I apologize for the vagueness -- I don't have access to the code at the moment. I will give it another shot later tonight. Thanks for the advice/patience.

18
Support / Re: Performance with many objects
« on: November 05, 2010, 04:23:02 pm »
I got frustrated trying to make this work so I ended up prototyping with raw OpenGL. It works much faster with direct calls and now I'm wondering how I can reproduce these results using JPCT. My OpenGL solution uses a single display list (created via GL11.glGenLists(1)) which I reuse repeatedly (GL11.glCallList(that same id)) changing the position per cube of course.

I get up to around 10,000 cubes before performance is impacted, so I know this is possible. I'm sure there's a way to duplicate these results in JPCT with compile or clone, as you've stated above, but all of the combinations I've tried thus far haven't worked.

Long story short... what JPCT calls duplicate the display list functionality of OpenGL?

19
Support / Re: Performance with many objects
« on: November 02, 2010, 02:47:20 pm »
Excellent. I appreciate the advice. For the record I am using hardware rendering.

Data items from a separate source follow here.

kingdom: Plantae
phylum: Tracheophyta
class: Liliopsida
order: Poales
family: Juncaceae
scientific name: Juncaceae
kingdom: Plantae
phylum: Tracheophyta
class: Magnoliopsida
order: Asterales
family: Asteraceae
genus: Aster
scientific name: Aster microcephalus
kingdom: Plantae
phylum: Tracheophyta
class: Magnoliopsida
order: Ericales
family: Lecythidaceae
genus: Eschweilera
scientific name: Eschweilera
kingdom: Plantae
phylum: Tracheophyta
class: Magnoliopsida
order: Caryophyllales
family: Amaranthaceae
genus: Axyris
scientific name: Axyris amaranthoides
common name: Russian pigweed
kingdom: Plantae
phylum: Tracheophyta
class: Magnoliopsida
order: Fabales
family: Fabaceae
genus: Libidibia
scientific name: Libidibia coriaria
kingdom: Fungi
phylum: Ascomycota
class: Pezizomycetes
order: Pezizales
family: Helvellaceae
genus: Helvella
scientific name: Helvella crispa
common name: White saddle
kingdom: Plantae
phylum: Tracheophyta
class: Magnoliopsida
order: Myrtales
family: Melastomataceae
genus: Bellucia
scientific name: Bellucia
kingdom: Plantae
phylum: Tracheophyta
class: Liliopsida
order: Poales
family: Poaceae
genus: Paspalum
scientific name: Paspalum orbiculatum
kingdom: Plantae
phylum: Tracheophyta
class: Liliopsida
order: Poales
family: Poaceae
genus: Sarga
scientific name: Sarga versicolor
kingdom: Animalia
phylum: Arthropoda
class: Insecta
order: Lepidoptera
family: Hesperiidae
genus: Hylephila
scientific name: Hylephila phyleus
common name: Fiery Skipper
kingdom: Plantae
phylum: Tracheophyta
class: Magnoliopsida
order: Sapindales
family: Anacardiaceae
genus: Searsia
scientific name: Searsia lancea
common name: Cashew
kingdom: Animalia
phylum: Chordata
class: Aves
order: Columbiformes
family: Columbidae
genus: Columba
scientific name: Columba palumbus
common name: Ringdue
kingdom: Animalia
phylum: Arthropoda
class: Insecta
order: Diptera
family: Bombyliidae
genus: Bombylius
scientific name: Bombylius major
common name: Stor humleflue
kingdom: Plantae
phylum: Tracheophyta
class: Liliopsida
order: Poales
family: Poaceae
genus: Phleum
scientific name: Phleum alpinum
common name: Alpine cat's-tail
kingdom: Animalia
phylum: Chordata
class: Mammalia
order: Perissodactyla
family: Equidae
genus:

My current Cube implementation is something like:

Code: [Select]
class GameCube extends Object3D
{
    static Object3D MODEL = Primitives.getCube(1f);
   
    public GameCube()
    {
        super(MODEL);
    }
}

which I thought would reuse the same model, but it sounds like there's some additional steps that I need to take to make that happen. I'll report back once I've implemented the changes you've outlined.

20
Support / Performance with many objects
« on: November 02, 2010, 03:26:17 am »
Is there something I should be doing to prevent rendering objects that are not visible? In the simple demo app I've developed I build a 4x4x4 grid of cube Object3Ds, stacked into a block. That gives me around 250 FPS. If I increase the size of the stack to 16^3 or 4096 Cubes, FPS drops to about 15. I originally was doing this as a physics demo so I went ahead and disabled the physics entirely but that didn't change anything. Profiling the code indicates the bottleneck is rendering.

A lot of the cubes (the ones in the center) are not visible at all, but I imagine they are still being updated/rendered in some way? Is there something I should be doing to prevent this? Unless I'm mistaken I can't merge them into some united list or object, since the physics engine will be altering them individually.

Many apologies if this is obvious or has been covered. I spent about two hours trying to find a solution but nothing has worked yet so I got desperate.

edit:

Some of what I read online indicates that this type of culling is mostly unnecessary. If so, why does my performance drop so much when rendering a lot cubes? I'm not doing anything fancy like turning off back face culling.